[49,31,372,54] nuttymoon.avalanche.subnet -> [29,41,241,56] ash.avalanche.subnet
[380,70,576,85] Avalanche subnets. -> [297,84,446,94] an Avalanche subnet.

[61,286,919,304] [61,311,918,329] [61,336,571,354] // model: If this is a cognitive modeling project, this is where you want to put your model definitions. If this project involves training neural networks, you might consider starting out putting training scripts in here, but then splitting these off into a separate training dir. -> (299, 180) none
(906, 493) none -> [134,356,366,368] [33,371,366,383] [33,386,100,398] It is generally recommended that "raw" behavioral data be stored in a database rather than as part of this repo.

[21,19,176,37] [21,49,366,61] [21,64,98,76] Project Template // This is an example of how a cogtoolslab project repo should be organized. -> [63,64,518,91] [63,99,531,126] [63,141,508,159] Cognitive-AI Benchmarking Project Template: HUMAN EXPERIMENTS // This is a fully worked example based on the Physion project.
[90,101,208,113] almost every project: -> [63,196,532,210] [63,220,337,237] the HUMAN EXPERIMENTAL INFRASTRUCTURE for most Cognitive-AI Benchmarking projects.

══════

§ **What you will do**
What lines of the material contain "subnet"? Show them.

§ **Answer below**
[49,31,372,54] nuttymoon.avalanche.subnet -> [29,41,241,56] ash.avalanche.subnet
[380,70,576,85] Avalanche subnets. -> [297,84,446,94] an Avalanche subnet.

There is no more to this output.